Text section |
════════════════════

#23478 closed defect (bug) (wontfix)
Impossible to view posts titled "WP Content" or "WP Includes" with some forms of permalinks
Reported by: | kjasdu | Owned by: | |
---|---|---|---|
Milestone: | Priority: | normal | |
Severity: | normal | Version: | |
Component: | General | Keywords: | close |
Focuses: | Cc: |
Description
Posts titled "WP Content" or "WP Includes" (without quotes) are impossible to view when using the following forms of permalinks:
- /%postname%
- /%postname%/
A post titled "WP Content" will have a permalink of either http://example.com/wp-content or http://example.com/wp-content/, both will show a blank page.
A post titled "WP Includes" will have a permalink of either http://example.com/wp-includes or http://example.com/wp-includes/, both will show the directory index of the wp-includes directory.
WordPress should either:
a) make it possible to view both posts normally
b) warn the user or make it not possible to have a combination of some post titles and some certain forms of permalink.
Change History (8)
#2
@
12 years ago
- Keywords close added
This is not a bug in wordpress as wordpress doesn't even get control from apache when you access those URLS. You can use different slugs for the posts, or move the wordpress installation to a different directory http://codex.wordpress.org/Giving_WordPress_Its_Own_Directory.
b) warn the user or make it not possible to have a combination of some post titles and some certain forms of permalink.
Wordpress is not notified in any way when there are changes to the server, so even if at one point in time a.com/wp-content worked, there is no guaranty it will keep working forever.
#3
@
11 years ago
- Milestone Awaiting Review deleted
- Resolution set to wontfix
- Status changed from new to closed
Since wp-content and wp-includes are real directories, the web server will not rewrite their names to index.php. This is also true for wp-admin and other funky permalinks + slugs combinations could be made up to conflict with other actual files. It's an edge case and might be possible to work around this by installing WordPress in its own directory.

════════════════════

Extracted records |
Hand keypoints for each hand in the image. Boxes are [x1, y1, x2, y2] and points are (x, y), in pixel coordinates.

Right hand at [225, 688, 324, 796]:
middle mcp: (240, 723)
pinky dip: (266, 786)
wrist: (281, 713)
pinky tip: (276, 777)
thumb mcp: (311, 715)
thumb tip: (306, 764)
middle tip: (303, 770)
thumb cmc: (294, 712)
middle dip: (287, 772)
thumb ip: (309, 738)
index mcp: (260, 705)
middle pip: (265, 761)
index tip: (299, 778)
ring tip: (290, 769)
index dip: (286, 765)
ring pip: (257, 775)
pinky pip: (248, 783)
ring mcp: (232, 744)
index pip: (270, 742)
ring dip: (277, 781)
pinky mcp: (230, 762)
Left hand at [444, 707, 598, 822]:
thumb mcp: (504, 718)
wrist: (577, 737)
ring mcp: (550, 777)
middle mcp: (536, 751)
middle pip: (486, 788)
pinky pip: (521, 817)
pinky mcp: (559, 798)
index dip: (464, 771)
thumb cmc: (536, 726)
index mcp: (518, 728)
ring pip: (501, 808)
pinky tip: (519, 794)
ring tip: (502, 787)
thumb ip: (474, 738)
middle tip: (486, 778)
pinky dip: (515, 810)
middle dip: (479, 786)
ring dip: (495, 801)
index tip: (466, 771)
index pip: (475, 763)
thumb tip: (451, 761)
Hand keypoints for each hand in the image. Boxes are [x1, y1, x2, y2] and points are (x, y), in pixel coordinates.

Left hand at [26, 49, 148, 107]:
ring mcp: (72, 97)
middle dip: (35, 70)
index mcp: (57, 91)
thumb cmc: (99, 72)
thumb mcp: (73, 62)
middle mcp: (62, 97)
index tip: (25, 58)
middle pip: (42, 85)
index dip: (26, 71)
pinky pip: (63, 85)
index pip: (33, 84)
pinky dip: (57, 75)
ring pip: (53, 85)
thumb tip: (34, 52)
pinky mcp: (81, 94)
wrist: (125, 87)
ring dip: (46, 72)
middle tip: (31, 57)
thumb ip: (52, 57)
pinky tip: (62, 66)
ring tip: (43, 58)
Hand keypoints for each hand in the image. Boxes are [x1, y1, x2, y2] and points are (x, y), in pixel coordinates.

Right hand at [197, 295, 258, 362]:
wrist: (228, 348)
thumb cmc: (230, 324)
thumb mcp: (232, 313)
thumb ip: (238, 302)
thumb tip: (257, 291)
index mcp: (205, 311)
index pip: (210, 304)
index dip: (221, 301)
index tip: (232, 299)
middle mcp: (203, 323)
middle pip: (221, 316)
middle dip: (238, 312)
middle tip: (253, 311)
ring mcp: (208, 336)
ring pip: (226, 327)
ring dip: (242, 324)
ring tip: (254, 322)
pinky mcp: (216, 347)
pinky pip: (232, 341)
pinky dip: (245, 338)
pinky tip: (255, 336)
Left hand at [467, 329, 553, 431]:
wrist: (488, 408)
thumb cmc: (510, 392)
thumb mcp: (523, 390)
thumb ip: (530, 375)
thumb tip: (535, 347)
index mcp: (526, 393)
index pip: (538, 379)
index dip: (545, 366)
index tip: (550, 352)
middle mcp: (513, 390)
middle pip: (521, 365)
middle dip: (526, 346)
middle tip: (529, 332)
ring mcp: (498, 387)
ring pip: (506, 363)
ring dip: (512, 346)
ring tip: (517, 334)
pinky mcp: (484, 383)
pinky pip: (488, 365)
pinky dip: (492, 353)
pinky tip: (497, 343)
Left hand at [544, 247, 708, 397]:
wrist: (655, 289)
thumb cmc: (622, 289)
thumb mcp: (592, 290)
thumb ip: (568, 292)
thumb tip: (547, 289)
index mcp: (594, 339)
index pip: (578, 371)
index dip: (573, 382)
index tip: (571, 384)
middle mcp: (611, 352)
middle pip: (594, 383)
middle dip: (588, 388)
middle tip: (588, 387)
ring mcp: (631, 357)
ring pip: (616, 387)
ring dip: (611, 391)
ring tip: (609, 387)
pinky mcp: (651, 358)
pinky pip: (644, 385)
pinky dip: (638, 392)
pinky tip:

════════════════════

Activity | List every web address on example.com that appears in the bug report. None of the tasks use the data.

Response |
- http://example.com/wp-content
- http://example.com/wp-content/
- http://example.com/wp-includes
- http://example.com/wp-includes/